BEGIN Listed entries

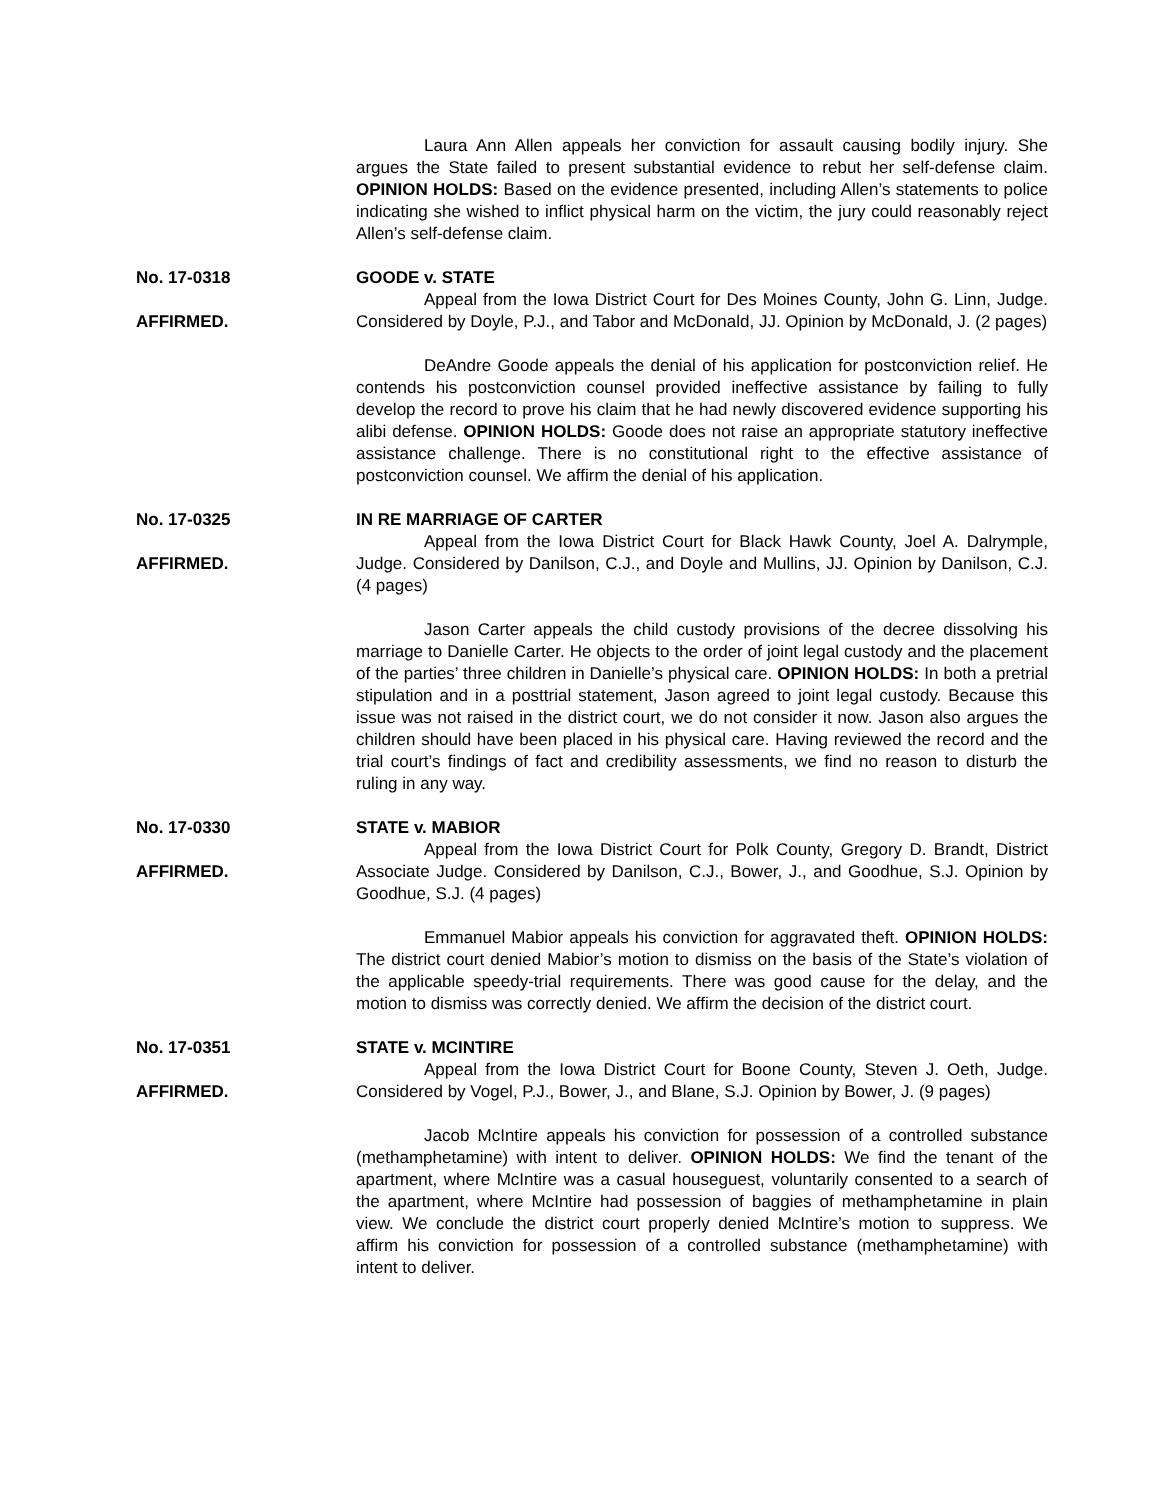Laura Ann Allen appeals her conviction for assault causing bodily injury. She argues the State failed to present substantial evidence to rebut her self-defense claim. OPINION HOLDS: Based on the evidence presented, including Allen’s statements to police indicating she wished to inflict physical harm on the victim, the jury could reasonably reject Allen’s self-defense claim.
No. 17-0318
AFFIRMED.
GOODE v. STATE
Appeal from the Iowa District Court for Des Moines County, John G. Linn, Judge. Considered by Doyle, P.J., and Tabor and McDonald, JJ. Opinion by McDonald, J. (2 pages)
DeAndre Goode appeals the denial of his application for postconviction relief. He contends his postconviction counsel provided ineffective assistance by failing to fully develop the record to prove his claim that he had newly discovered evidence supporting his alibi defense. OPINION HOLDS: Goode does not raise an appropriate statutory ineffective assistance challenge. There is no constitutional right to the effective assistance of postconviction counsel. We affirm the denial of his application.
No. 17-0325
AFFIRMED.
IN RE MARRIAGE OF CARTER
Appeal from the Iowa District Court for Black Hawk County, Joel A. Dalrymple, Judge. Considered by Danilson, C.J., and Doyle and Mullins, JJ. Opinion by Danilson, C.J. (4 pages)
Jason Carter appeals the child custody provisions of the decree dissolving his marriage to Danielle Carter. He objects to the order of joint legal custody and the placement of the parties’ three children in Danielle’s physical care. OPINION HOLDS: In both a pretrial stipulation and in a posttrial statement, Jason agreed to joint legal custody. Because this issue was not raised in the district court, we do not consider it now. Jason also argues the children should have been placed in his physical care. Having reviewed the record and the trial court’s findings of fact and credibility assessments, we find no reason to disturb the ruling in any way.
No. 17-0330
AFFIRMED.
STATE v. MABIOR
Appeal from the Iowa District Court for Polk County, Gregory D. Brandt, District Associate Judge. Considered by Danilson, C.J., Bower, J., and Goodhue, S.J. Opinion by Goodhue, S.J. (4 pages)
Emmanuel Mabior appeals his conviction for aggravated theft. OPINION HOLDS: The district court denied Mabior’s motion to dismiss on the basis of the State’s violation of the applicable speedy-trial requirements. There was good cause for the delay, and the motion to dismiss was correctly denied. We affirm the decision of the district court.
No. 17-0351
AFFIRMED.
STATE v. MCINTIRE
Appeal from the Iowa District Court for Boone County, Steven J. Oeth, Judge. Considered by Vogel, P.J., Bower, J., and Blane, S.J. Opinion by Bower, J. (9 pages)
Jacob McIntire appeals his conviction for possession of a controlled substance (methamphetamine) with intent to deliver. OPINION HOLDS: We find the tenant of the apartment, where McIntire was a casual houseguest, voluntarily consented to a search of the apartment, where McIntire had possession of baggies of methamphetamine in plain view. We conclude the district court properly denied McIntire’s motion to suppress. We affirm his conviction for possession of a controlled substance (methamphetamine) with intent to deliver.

END Listed entries

- What is being asked: Looking back over the data above, restate word for word the lines that begin at the line with "IN RE MARRIAGE OF CARTER" and end at the line with "Appeal from the Iowa District Court for Black", inclusive.

- Result:
IN RE MARRIAGE OF CARTER
Appeal from the Iowa District Court for Black Hawk County, Joel A. Dalrymple, Judge. Considered by Danilson, C.J., and Doyle and Mullins, JJ. Opinion by Danilson, C.J. (4 pages)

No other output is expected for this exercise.